Com a proximidade dos grandes eventos esportivos na capital do País, a necessidade de existir uma frota de táxi que atenda a demanda aumenta. Isso inclui, além de um número suficiente de carros – que hoje está aquém da procura –, o conforto. E, nesse último aspecto, alguns taxistas do DF têm mostrado que é possível surpreender os clientes.

 

Josias de Souza tem 46 anos –   21 deles dedicados à profissão. Desde que decidiu “turbinar” o táxi, viu aumentar a  clientela. “Por meio do convívio com passageiros que conheceram outros países, descobri  serviços mais requintados. Quis tentar trazer esse modo de trabalhar para cá”, conta.

 

O cliente de Josias pode pagar as viagens com cartão e dividir em até seis vezes, dependendo da distância percorrida. O passageiro dispõe de um frigobar com uma série de opções de refrescos, TV, aparelho de DVD, carregadores para todos os tipos de celulares e um notebook com internet – tudo de graça.

 

 “O taxi é um serviço de recepção de uma cidade. Estamos nos esforçando para receber bem o cidadão de qualquer país. Somos vistos como  representantes da cultura do local, como um cartão-postal”, reforça Josias, que consegue encarar o inglês e fala hebraico. 

 

Limpeza

Colega de profissão, Edson Estevan decidiu investir em um carro melhor nos últimos dois anos e hoje colhe os frutos. O veículo acomoda até seis pessoas e tem   frigobar, computador e televisões individuais. “Quando as pessoas entram, eu já recebo elogios pela higienização do veículo e todos os serviços extras. Não falta corrida para mim”, comemora.

 

Lembrando da Copa das Confederações, no mês que vem, ele deixa o recado: “Falta aperfeiçoar os outros táxis. Eu investi meu dinheiro para isso, mas é uma terra fértil, pode plantar que você vai colher”. 

 

A empresa de taxi Maranata, para qual trabalha  Edson, não arca com os investimentos, mas incentiva os taxistas.   “Estamos trabalhando para substituir todos os veículos”, explica o gerente Jacob de Souza.

 

Aumento da frota ainda é só promessa

Atualmente, o DF conta com 3,4 mil permissões de táxi. Com isso, a capital tem uma média 735 passageiros por veículo, número alto se comparado com as outras grandes cidades do País. No Rio de Janeiro, por exemplo, a média é de 200 passageiros por taxi. Em um dia ensolarado, uma rádio taxi da cidade recebe em média 2,5 mil chamadas.

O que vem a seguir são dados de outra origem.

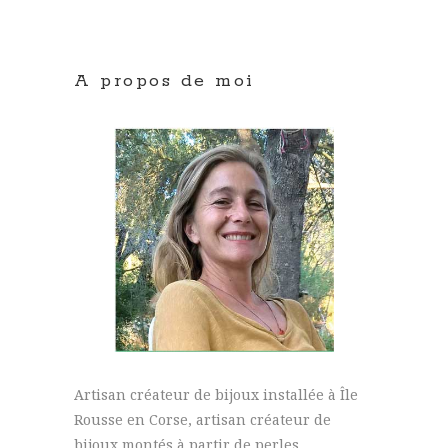
A propos de moi
Artisan créateur de bijoux installée à Île
Rousse en Corse, artisan créateur de
bijoux montés à partir de perles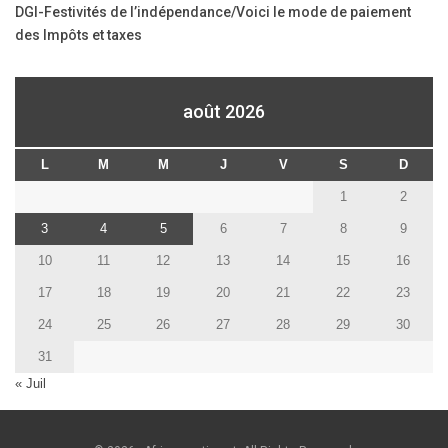
DGI-Festivités de l’indépendance/Voici le mode de paiement
des Impôts et taxes
août 2026
L
M
M
J
V
S
D
1
2
3
4
5
6
7
8
9
10
11
12
13
14
15
16
17
18
19
20
21
22
23
24
25
26
27
28
29
30
31
« Juil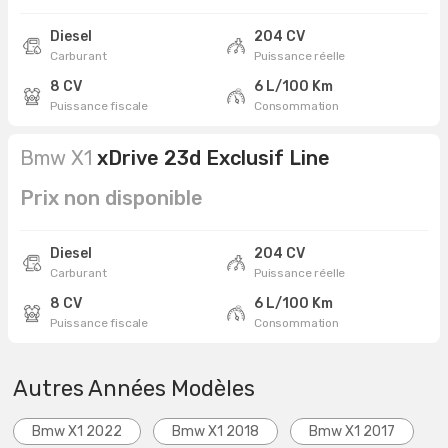
Diesel
204 CV
Carburant
Puissance réelle
8 CV
6 L/100 Km
Puissance fiscale
Consommation
Bmw X1
xDrive 23d Exclusif Line
Prix non disponible
Diesel
204 CV
Carburant
Puissance réelle
8 CV
6 L/100 Km
Puissance fiscale
Consommation
Autres Années Modèles
Bmw X1 2022
Bmw X1 2018
Bmw X1 2017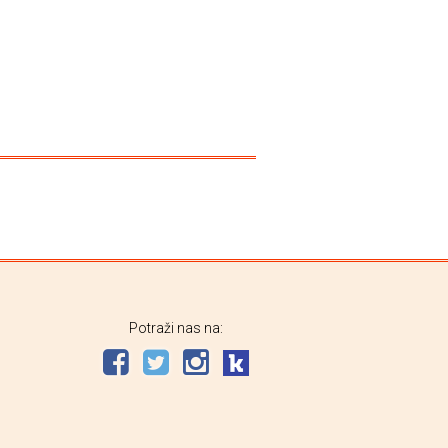
Potraži nas na:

Dessas, apenas 60% conseguem ser atendidas. Em um dia chuvoso, a procura aumenta para três mil ligações diárias, e o atendimento reduz para 50%. 

 

A promessa de novas concessões é antiga. Agora, o novo prazo prometido pelo GDF é até o fim do ano, quando podem ser liberadas mais 646 placas vermelhas. 

 

 “O estudo foi concluído e  a continuação do processo foi autorizada. Agora, temos que fazer o edital de licitação. Estou agendando reuniões com o Tribunal de Contas e com o Ministério Público para discutirmos os pontos que iremos utilizar dentro do edital antecipadamente. Depois vamos reunir com a categoria e   colocar o edital na rua até o final do ano”, assegura o subsecretário de Transporte Público Coletivo e Individual, José Ronaldo Persiano.

 

Qualidade

Para ele, tão importante quanto a quantidade de táxis pela rua é a qualidade da corrida e a utilização de serviços e produtos diferenciados: “Qualquer negócio que fica estagnado  tem tudo para  desandar. As ideias que surgem   são muito bem-vindas e necessárias. A criação de aplicativos que substituem o rádio taxi, o GPS e o wi-fi dentro do carro são alguns exemplos”.